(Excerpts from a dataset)
- - -

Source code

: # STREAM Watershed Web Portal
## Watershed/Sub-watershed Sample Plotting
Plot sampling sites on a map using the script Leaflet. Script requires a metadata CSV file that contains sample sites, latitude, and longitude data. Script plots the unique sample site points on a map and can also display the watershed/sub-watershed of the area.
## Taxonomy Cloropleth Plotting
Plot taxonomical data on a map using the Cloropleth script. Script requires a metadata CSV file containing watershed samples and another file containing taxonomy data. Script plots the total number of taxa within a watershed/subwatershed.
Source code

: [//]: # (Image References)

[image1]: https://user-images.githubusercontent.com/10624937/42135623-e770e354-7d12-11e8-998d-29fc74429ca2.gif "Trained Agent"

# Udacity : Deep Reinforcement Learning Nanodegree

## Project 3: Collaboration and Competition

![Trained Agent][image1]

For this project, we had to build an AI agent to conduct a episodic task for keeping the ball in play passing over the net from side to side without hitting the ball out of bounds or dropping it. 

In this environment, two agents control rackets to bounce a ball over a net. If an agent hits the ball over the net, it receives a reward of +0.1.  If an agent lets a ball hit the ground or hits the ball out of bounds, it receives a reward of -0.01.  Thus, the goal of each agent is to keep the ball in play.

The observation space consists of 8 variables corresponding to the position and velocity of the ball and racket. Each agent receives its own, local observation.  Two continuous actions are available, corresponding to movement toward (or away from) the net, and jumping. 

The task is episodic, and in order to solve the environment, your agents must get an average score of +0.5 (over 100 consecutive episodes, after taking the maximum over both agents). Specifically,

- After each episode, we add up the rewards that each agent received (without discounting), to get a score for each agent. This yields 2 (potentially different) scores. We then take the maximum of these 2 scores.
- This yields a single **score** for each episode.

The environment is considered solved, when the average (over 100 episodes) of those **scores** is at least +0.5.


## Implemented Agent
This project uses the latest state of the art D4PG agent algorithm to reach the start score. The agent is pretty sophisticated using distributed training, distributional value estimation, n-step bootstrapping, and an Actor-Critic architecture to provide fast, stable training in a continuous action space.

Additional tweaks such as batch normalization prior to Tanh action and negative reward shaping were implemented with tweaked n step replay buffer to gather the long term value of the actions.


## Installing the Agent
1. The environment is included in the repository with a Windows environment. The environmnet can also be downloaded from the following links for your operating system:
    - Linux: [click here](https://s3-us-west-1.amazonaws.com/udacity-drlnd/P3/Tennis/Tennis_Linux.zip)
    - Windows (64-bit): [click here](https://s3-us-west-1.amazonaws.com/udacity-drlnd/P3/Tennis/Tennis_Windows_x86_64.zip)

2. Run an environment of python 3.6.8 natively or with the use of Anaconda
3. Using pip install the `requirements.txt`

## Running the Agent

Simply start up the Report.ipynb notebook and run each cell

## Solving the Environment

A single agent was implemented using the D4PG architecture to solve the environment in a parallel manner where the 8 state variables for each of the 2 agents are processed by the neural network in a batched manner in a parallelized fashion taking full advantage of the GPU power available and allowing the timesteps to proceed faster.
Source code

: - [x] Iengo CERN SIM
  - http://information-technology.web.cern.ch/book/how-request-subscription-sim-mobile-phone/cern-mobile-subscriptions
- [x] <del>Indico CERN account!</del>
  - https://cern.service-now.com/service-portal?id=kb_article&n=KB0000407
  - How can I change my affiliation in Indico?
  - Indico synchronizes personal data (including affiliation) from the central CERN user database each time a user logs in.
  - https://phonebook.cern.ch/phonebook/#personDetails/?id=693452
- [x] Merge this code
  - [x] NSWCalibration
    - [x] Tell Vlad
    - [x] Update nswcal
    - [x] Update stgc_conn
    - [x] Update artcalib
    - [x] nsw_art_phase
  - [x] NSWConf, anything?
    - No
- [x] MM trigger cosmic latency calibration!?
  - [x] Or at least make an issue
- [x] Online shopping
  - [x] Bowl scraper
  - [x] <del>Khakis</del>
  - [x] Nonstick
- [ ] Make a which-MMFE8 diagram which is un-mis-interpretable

- - -

§ **TASK DIRECTIONS**
Please rewrite all of the data above as a JSON list of strings, with one string per line and blank lines left out.

§ **ANSWER TO THIS TASK**
[
  "Source code",
  ": # STREAM Watershed Web Portal",
  "## Watershed/Sub-watershed Sample Plotting",
  "Plot sampling sites on a map using the script Leaflet. Script requires a metadata CSV file that contains sample sites, latitude, and longitude data. Script plots the unique sample site points on a map and can also display the watershed/sub-watershed of the area.",
  "## Taxonomy Cloropleth Plotting",
  "Plot taxonomical data on a map using the Cloropleth script. Script requires a metadata CSV file containing watershed samples and another file containing taxonomy data. Script plots the total number of taxa within a watershed/subwatershed.",
  "Source code",
  ": [//]: # (Image References)",
  "[image1]: https://user-images.githubusercontent.com/10624937/42135623-e770e354-7d12-11e8-998d-29fc74429ca2.gif \"Trained Agent\"",
  "# Udacity : Deep Reinforcement Learning Nanodegree",
  "## Project 3: Collaboration and Competition",
  "![Trained Agent][image1]",
  "For this project, we had to build an AI agent to conduct a episodic task for keeping the ball in play passing over the net from side to side without hitting the ball out of bounds or dropping it. ",
  "In this environment, two agents control rackets to bounce a ball over a net. If an agent hits the ball over the net, it receives a reward of +0.1.  If an agent lets a ball hit the ground or hits the ball out of bounds, it receives a reward of -0.01.  Thus, the goal of each agent is to keep the ball in play.",
  "The observation space consists of 8 variables corresponding to the position and velocity of the ball and racket. Each agent receives its own, local observation.  Two continuous actions are available, corresponding to movement toward (or away from) the net, and jumping. ",
  "The task is episodic, and in order to solve the environment, your agents must get an average score of +0.5 (over 100 consecutive episodes, after taking the maximum over both agents). Specifically,",
  "- After each episode, we add up the rewards that each agent received (without discounting), to get a score for each agent. This yields 2 (potentially different) scores. We then take the maximum of these 2 scores.",
  "- This yields a single **score** for each episode.",
  "The environment is considered solved, when the average (over 100 episodes) of those **scores** is at least +0.5.",
  "## Implemented Agent",
  "This project uses the latest state of the art D4PG agent algorithm to reach the start score. The agent is pretty sophisticated using distributed training, distributional value estimation, n-step bootstrapping, and an Actor-Critic architecture to provide fast, stable training in a continuous action space.",
  "Additional tweaks such as batch normalization prior to Tanh action and negative reward shaping were implemented with tweaked n step replay buffer to gather the long term value of the actions.",
  "## Installing the Agent",
  "1. The environment is included in the repository with a Windows environment. The environmnet can also be downloaded from the following links for your operating system:",
  "    - Linux: [click here](https://s3-us-west-1.amazonaws.com/udacity-drlnd/P3/Tennis/Tennis_Linux.zip)",
  "    - Windows (64-bit): [click here](https://s3-us-west-1.amazonaws.com/udacity-drlnd/P3/Tennis/Tennis_Windows_x86_64.zip)",
  "2. Run an environment of python 3.6.8 natively or with the use of Anaconda",
  "3. Using pip install the `requirements.txt`",
  "## Running the Agent",
  "Simply start up the Report.ipynb notebook and run each cell",
  "## Solving the Environment",
  "A single agent was implemented using the D4PG architecture to solve the environment in a parallel manner where the 8 state variables for each of the 2 agents are processed by the neural network in a batched manner in a parallelized fashion taking full advantage of the GPU power available and allowing the timesteps to proceed faster.",
  "Source code",
  ": - [x] Iengo CERN SIM",
  "  - http://information-technology.web.cern.ch/book/how-request-subscription-sim-mobile-phone/cern-mobile-subscriptions",
  "- [x] <del>Indico CERN account!</del>",
  "  - https://cern.service-now.com/service-portal?id=kb_article&n=KB0000407",
  "  - How can I change my affiliation in Indico?",
  "  - Indico synchronizes personal data (including affiliation) from the central CERN user database each time a user logs in.",
  "  - https://phonebook.cern.ch/phonebook/#personDetails/?id=693452",
  "- [x] Merge this code",
  "  - [x] NSWCalibration",
  "    - [x] Tell Vlad",
  "    - [x] Update nswcal",
  "    - [x] Update stgc_conn",
  "    - [x] Update artcalib",
  "    - [x] nsw_art_phase",
  "  - [x] NSWConf, anything?",
  "    - No",
  "- [x] MM trigger cosmic latency calibration!?",
  "  - [x] Or at least make an issue",
  "- [x] Online shopping",
  "  - [x] Bowl scraper",
  "  - [x] <del>Khakis</del>",
  "  - [x] Nonstick",
  "- [ ] Make a which-MMFE8 diagram which is un-mis-interpretable"
]